Mel Tucker May Not Be the Savior, But Michigan State Is Back From the Dead

Mel Tucker
Mel Tucker is Michigan State's man. | Dustin Bradford/Getty Images

Michigan State was in a bad spot when Luke Fickell, the number one option to replace Mark Dantonio, turned them down. Public rejection was becoming routine as candidate after candidate said thanks, but no thanks to the rebuilding project in East Lansing. So the search firm went back to the drawing board and doubled back to one of the guys who had declined previously.

In a shocking show of competence, the Spartans are backing up the Brinks truck for Mel Tucker. The two sides have an agreement and an official announcement is expected this afternoon.

Tucker tweeted this three days ago.

So how did MSU convince him to go back on his word? The old-fashioned way. With money and promises of great things to come.

The deal will double Tucker's $3.2 million salary pool for assistant coaches, increase the Michigan State strength and conditioning staff budget and "more than double" Tucker's $2.675 million salary. 

Some offers you can't refuse, even if you've refused previous offers.

Spartans fans who have felt like it's been a Groundhog Day situation, in which bad decision after bad decision fill each day, are shocked to the core. MSU did something right. A big thing.

Tucker is a great hire considering the emergency situation the program found itself in after Dantonio stepped away at such a late juncture. Tucker would be a very good hire at any point in the coaching carousel's revolution.

The 48-year-old began his coaching career at MSU, served under Nick Saban, has had varying degrees of success in the NFL, and is coming off a 5-7 year at Colorado.

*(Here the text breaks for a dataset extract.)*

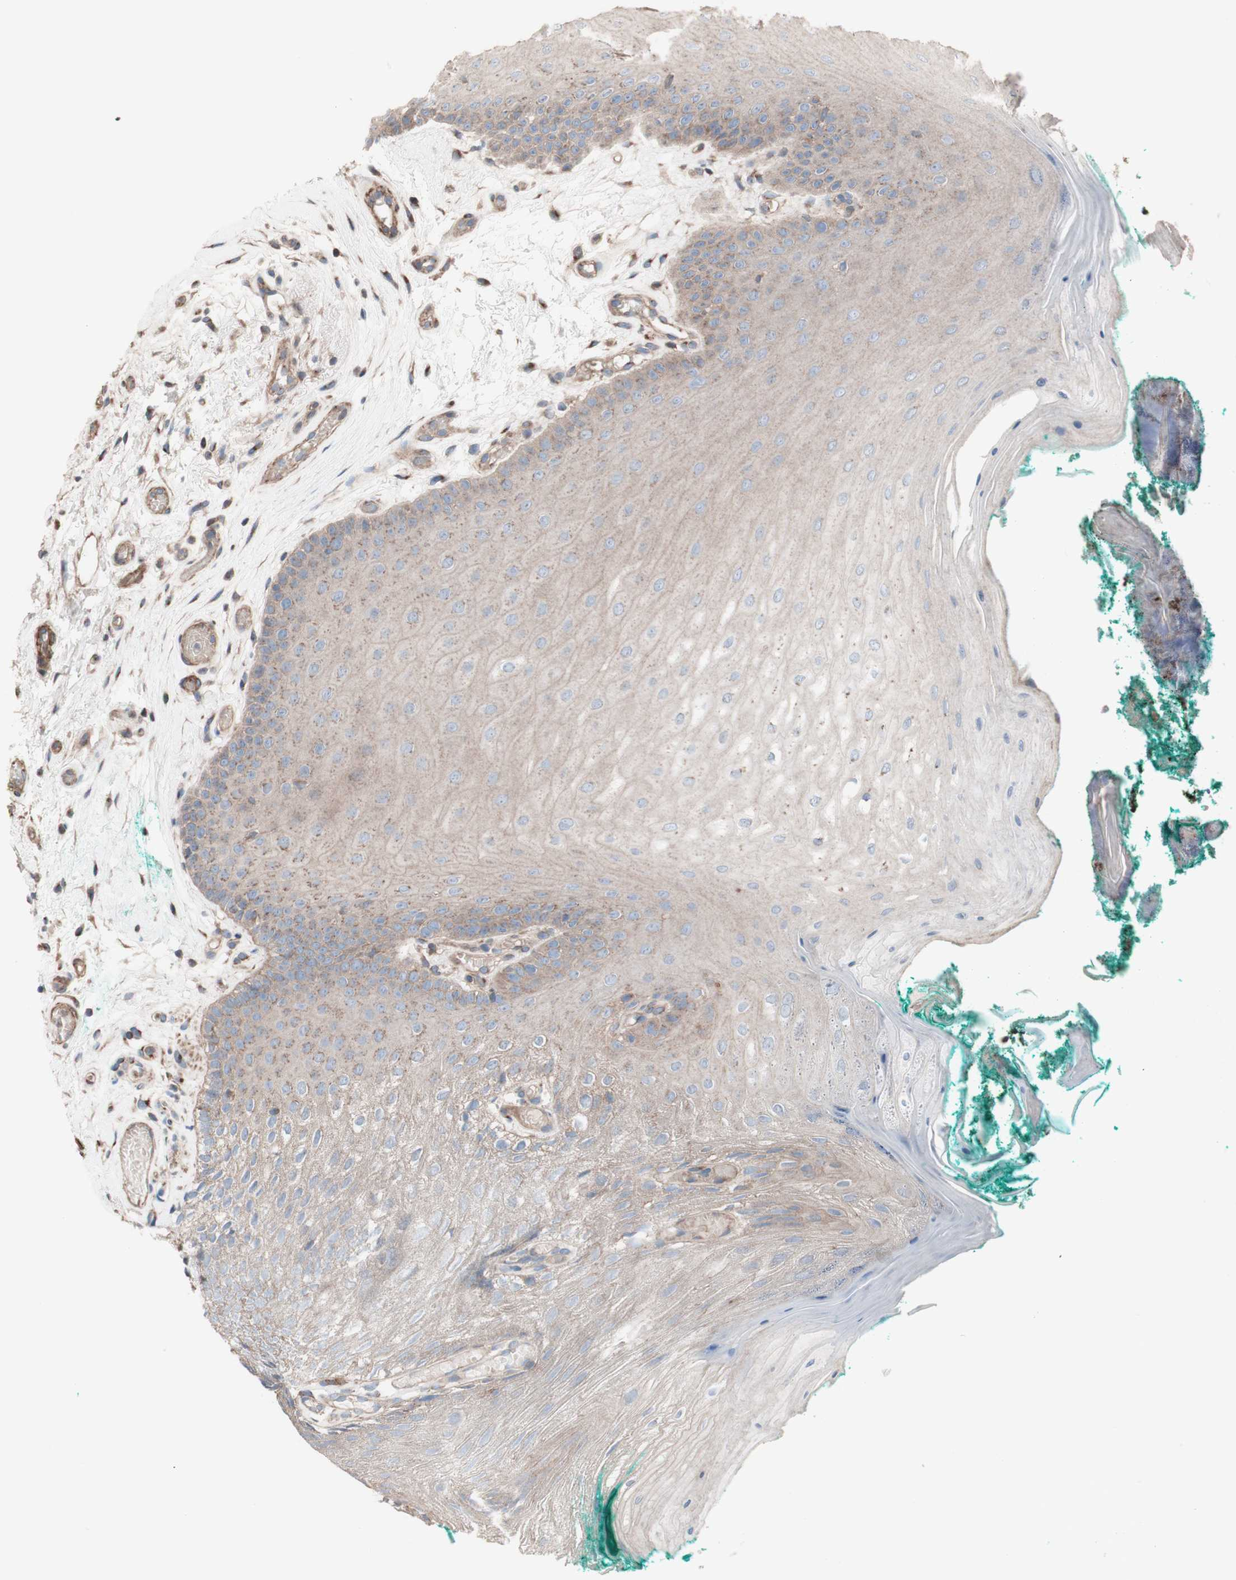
{"staining": {"intensity": "weak", "quantity": ">75%", "location": "cytoplasmic/membranous"}, "tissue": "oral mucosa", "cell_type": "Squamous epithelial cells", "image_type": "normal", "snomed": [{"axis": "morphology", "description": "Normal tissue, NOS"}, {"axis": "topography", "description": "Skeletal muscle"}, {"axis": "topography", "description": "Oral tissue"}], "caption": "Protein positivity by immunohistochemistry (IHC) reveals weak cytoplasmic/membranous expression in about >75% of squamous epithelial cells in unremarkable oral mucosa.", "gene": "COPB1", "patient": {"sex": "male", "age": 58}}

Like Dantonio, he coached the Ohio State defense. But his connections aren't close enough to taint him with the stink of the old guard.

He's proven adept at recruiting the Buckeye state, which has been the most fertile ground for MSU in recent decades. He helped both Alabama and Georgia reel in defensive stud after defensive stud. He's well-spoken and will energize the boosters. He seems willing to play the hard-nosed style of football that Dantonio brought to Indianapolis, the Rose Bowl, and the College Football playoff.

MSU Athletic Director Bill Beekman's reputation had sunken to a deep valley earlier this week. Options and hope seemed limited. Then he went and did something like this to totally redeem himself.

Look, let's not get too caught up in the moment. Michigan State faces an uphill climb back to the top. The cupboard is bare and there's plenty of ancillary issues lingering. This construction project will take time.

But there's a new foreman in town and he means business. He's studied the blueprint and thinks he can make it work. Time will tell if this is the home-run hire it appears to be -- and we all know what happens to the best-laid plans.

Considering the negative momentum and direction of the program over the past few months, though, there's no other way to view this morning's surprising news then as a tremendous save. The train is back on the tracks, perhaps moving in the right direction again.